The graph of the function, as depicted below, shows is clearly that the function has a slope (and therefore derivative) of -1 for x < 0 and a slope (and therefore derivative) of 1 for x > 0. At x = 0, however, we cannot determine by looking at the graph what the slope should be; and from what we have just seen it becomes clear that there is no limit and hence no derivative at this point.
The Error of the Tangent-Line Approximation
We are familiar with the tangent-line approximation to a function. Through a point (a, f(a) ) on the graph of a differentiable function f(x), we construct a straight line with slope f'(a). Then at a point x, this straight line will take value f(a) + f'(a) * (x - a), which is the tangent-line approximation to the value of f(x).

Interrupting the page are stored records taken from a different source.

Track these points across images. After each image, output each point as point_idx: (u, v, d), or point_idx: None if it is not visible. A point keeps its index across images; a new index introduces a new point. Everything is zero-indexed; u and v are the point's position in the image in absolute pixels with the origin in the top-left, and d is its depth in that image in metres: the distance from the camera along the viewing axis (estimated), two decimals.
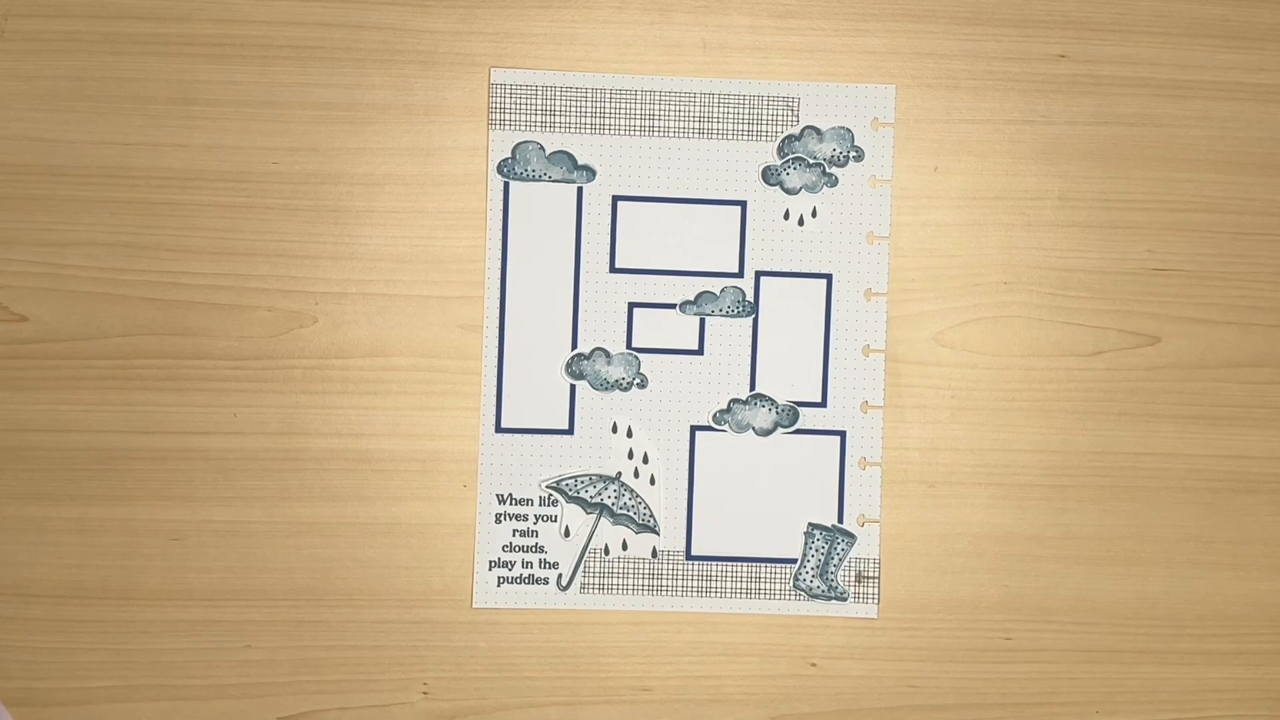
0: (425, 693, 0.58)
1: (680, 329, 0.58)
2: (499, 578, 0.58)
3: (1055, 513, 0.58)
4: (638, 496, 0.58)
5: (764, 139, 0.58)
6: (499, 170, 0.57)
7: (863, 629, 0.58)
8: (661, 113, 0.58)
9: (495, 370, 0.58)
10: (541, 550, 0.58)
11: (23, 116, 0.57)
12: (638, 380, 0.58)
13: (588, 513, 0.58)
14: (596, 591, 0.58)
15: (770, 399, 0.58)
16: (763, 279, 0.58)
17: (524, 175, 0.58)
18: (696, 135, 0.58)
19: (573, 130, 0.57)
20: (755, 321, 0.58)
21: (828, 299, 0.58)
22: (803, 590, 0.58)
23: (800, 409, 0.58)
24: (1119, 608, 0.59)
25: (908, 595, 0.58)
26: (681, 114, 0.58)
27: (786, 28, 0.58)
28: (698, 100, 0.58)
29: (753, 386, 0.58)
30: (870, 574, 0.58)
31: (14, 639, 0.57)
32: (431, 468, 0.57)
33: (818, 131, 0.58)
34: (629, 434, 0.58)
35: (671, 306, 0.58)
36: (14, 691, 0.57)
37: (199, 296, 0.57)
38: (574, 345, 0.58)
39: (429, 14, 0.57)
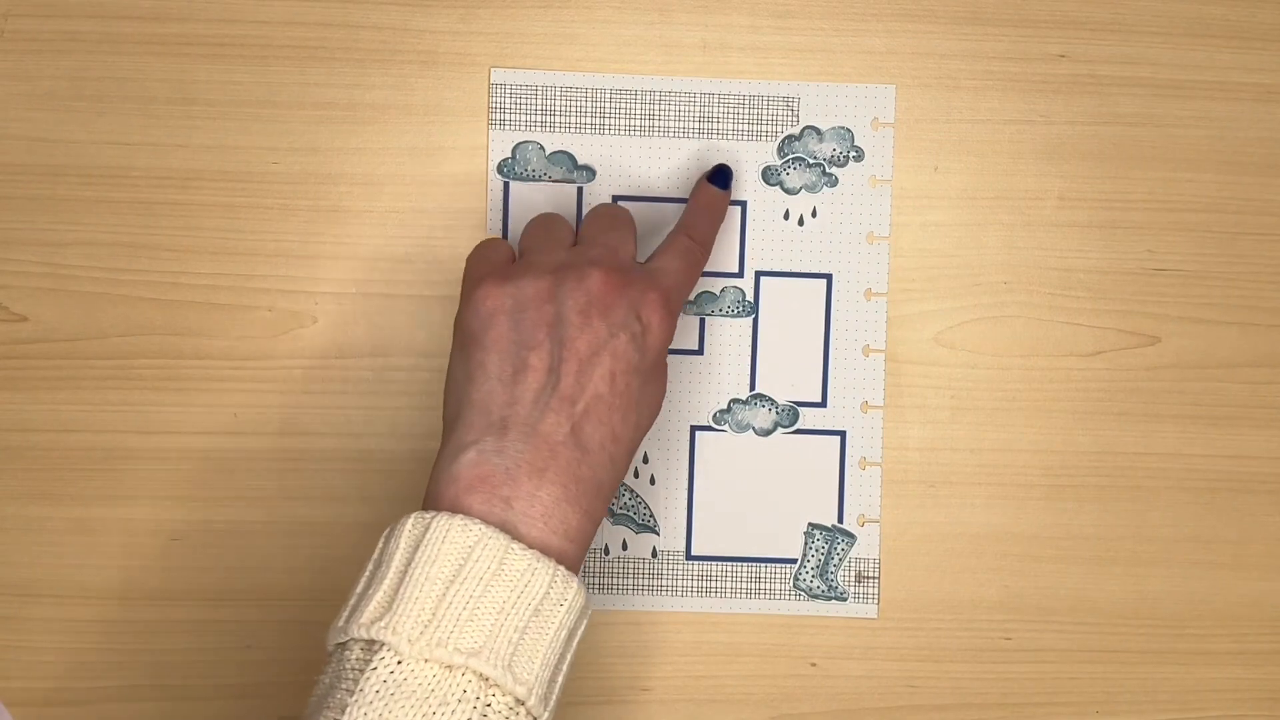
0: None
1: (680, 329, 0.58)
2: None
3: (1055, 513, 0.58)
4: (637, 496, 0.58)
5: (764, 139, 0.58)
6: (499, 170, 0.57)
7: (863, 629, 0.58)
8: (661, 113, 0.58)
9: None
10: None
11: (23, 116, 0.57)
12: None
13: None
14: (596, 591, 0.58)
15: (770, 399, 0.58)
16: (763, 279, 0.58)
17: (524, 175, 0.58)
18: (696, 135, 0.58)
19: (573, 130, 0.57)
20: (755, 321, 0.58)
21: (828, 299, 0.58)
22: (803, 590, 0.58)
23: (800, 409, 0.58)
24: (1119, 608, 0.59)
25: (908, 595, 0.58)
26: (681, 114, 0.58)
27: (786, 28, 0.58)
28: (698, 100, 0.58)
29: (753, 386, 0.58)
30: (870, 574, 0.58)
31: (14, 639, 0.57)
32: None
33: (818, 131, 0.58)
34: None
35: None
36: (14, 691, 0.57)
37: (199, 296, 0.57)
38: None
39: (429, 14, 0.57)
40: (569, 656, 0.45)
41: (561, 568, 0.44)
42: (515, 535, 0.44)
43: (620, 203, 0.58)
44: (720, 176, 0.55)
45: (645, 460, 0.58)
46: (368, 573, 0.45)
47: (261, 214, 0.57)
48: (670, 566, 0.58)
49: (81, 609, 0.57)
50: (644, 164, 0.58)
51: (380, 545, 0.45)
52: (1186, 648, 0.59)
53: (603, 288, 0.48)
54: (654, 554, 0.58)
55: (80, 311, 0.57)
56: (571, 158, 0.57)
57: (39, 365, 0.57)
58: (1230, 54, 0.58)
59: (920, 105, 0.58)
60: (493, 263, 0.50)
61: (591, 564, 0.58)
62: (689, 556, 0.58)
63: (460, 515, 0.43)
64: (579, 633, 0.45)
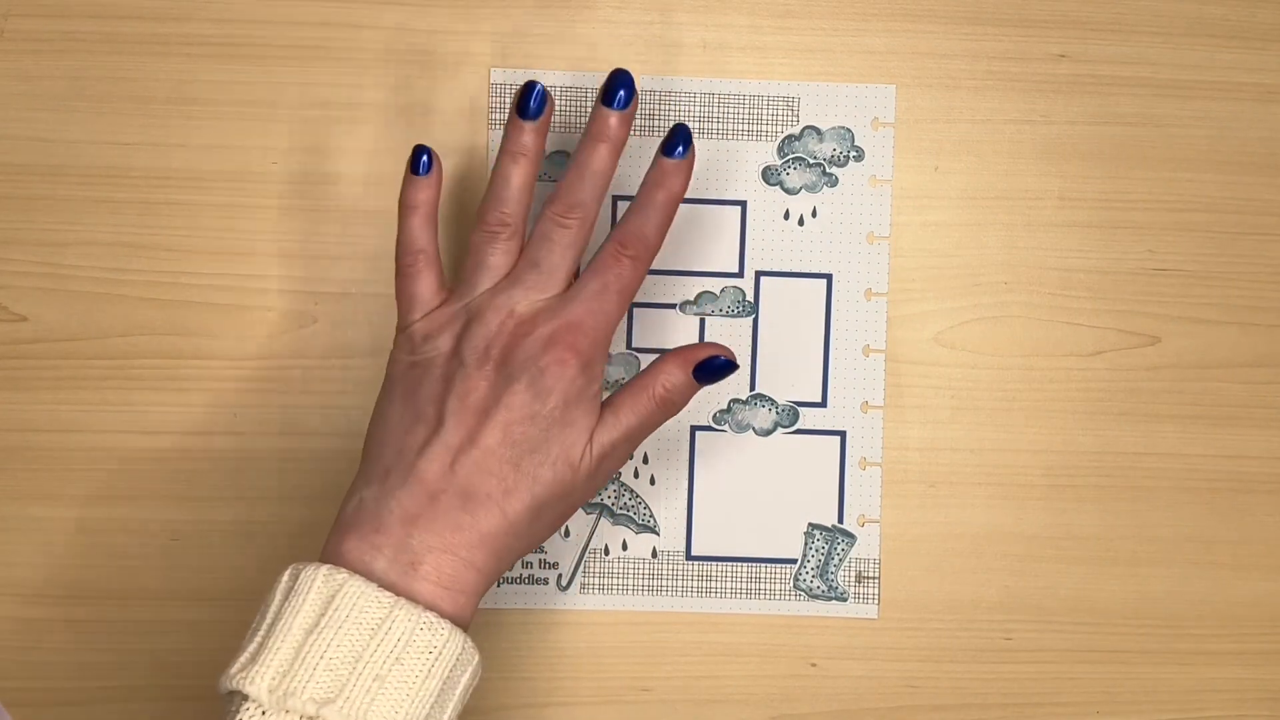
0: None
1: (680, 329, 0.58)
2: (499, 578, 0.58)
3: (1055, 513, 0.58)
4: (637, 496, 0.58)
5: (764, 139, 0.58)
6: None
7: (863, 629, 0.58)
8: (661, 113, 0.58)
9: None
10: (541, 550, 0.58)
11: (23, 116, 0.57)
12: None
13: (587, 513, 0.58)
14: (596, 591, 0.58)
15: (770, 399, 0.58)
16: (763, 279, 0.58)
17: None
18: (696, 135, 0.58)
19: (573, 130, 0.57)
20: (755, 321, 0.58)
21: (828, 299, 0.58)
22: (803, 590, 0.58)
23: (800, 409, 0.58)
24: (1119, 608, 0.59)
25: (908, 595, 0.58)
26: (681, 114, 0.58)
27: (786, 28, 0.58)
28: (698, 100, 0.58)
29: (753, 386, 0.58)
30: (870, 574, 0.58)
31: (14, 639, 0.57)
32: None
33: (818, 131, 0.58)
34: None
35: (671, 306, 0.58)
36: (14, 691, 0.57)
37: (199, 296, 0.57)
38: None
39: (429, 14, 0.57)
40: (451, 706, 0.44)
41: (430, 614, 0.43)
42: (382, 583, 0.43)
43: (620, 202, 0.58)
44: (676, 140, 0.49)
45: (645, 460, 0.58)
46: (253, 624, 0.45)
47: (261, 214, 0.57)
48: (670, 566, 0.58)
49: (81, 609, 0.57)
50: (644, 164, 0.57)
51: (267, 596, 0.45)
52: (1186, 648, 0.59)
53: (503, 335, 0.47)
54: (654, 554, 0.58)
55: (80, 311, 0.57)
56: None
57: (39, 365, 0.57)
58: (1230, 54, 0.58)
59: (920, 105, 0.58)
60: (419, 303, 0.49)
61: (591, 564, 0.58)
62: (689, 556, 0.58)
63: (327, 565, 0.43)
64: (462, 681, 0.44)
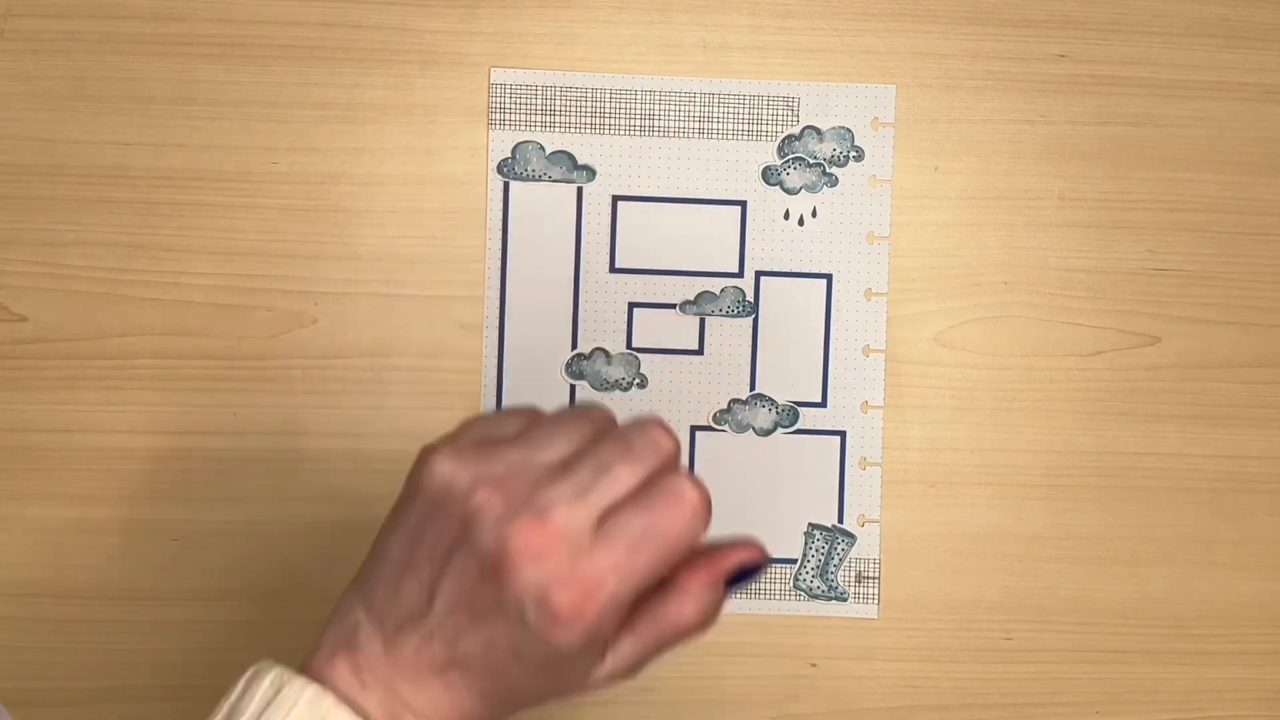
0: None
1: (680, 329, 0.58)
2: None
3: (1055, 513, 0.58)
4: None
5: (764, 139, 0.58)
6: (499, 170, 0.57)
7: (863, 629, 0.58)
8: (661, 113, 0.58)
9: (495, 370, 0.58)
10: None
11: (23, 116, 0.57)
12: (637, 380, 0.58)
13: None
14: None
15: (770, 399, 0.58)
16: (763, 279, 0.58)
17: (524, 175, 0.58)
18: (696, 135, 0.58)
19: (573, 130, 0.57)
20: (755, 321, 0.58)
21: (828, 299, 0.58)
22: (803, 590, 0.58)
23: (800, 409, 0.58)
24: (1119, 608, 0.59)
25: (908, 595, 0.58)
26: (681, 114, 0.58)
27: (786, 28, 0.58)
28: (698, 100, 0.58)
29: (753, 386, 0.58)
30: (870, 574, 0.58)
31: (14, 639, 0.57)
32: None
33: (818, 131, 0.58)
34: None
35: (671, 306, 0.58)
36: (14, 691, 0.57)
37: (199, 296, 0.57)
38: (574, 345, 0.58)
39: (429, 14, 0.57)
40: None
41: None
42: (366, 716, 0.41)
43: (620, 202, 0.58)
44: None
45: None
46: (221, 714, 0.43)
47: (261, 214, 0.57)
48: None
49: (81, 609, 0.57)
50: (644, 164, 0.58)
51: (240, 688, 0.43)
52: (1187, 648, 0.59)
53: (521, 543, 0.40)
54: None
55: (80, 311, 0.57)
56: (571, 158, 0.57)
57: (39, 365, 0.57)
58: (1230, 54, 0.58)
59: (920, 105, 0.58)
60: (479, 431, 0.42)
61: None
62: None
63: (315, 685, 0.41)
64: None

The error E(x) of the approximation is the difference between the actual value of f(x) and the tangent-line approximation f(a) + (x - a) f'(a).
It is fairly easy to prove that E(x) not only approaches 0 as x -> a, which it certainly must because both the function and the tangent-line approximation take the same value f(a) at x = a, but that as x -> a the ratio E(x) / (x - a) approaches 0. Thus the error term disappears even as a proportion of the disappearing quantity x - a.
We obtain this result by simply rewriting E(x) / (x - a) as { f(x) - [ f(a) + f'(a) (x-a) ] } / ( x - a ) and doing a little algebra, while keeping in mind the definition of the derivative. The details are in your text.
Review
In reviewing for the upcoming test, be sure you are very familiar with the most basic concepts and operations studied in chapters 4 and 5. The test will not be limited to these basic ideas and procedures, but if they are fairly well mastered you'll be assured of at least passing the test with a C.
The topics include the following:
Derivatives of the basic functions
Derivatives of composite functions
Applications
Implicit differentiation
Linear approximation and l'Hopital's Rule
Be able to find and apply knowledge of the local and global maximum and minimum points of a function.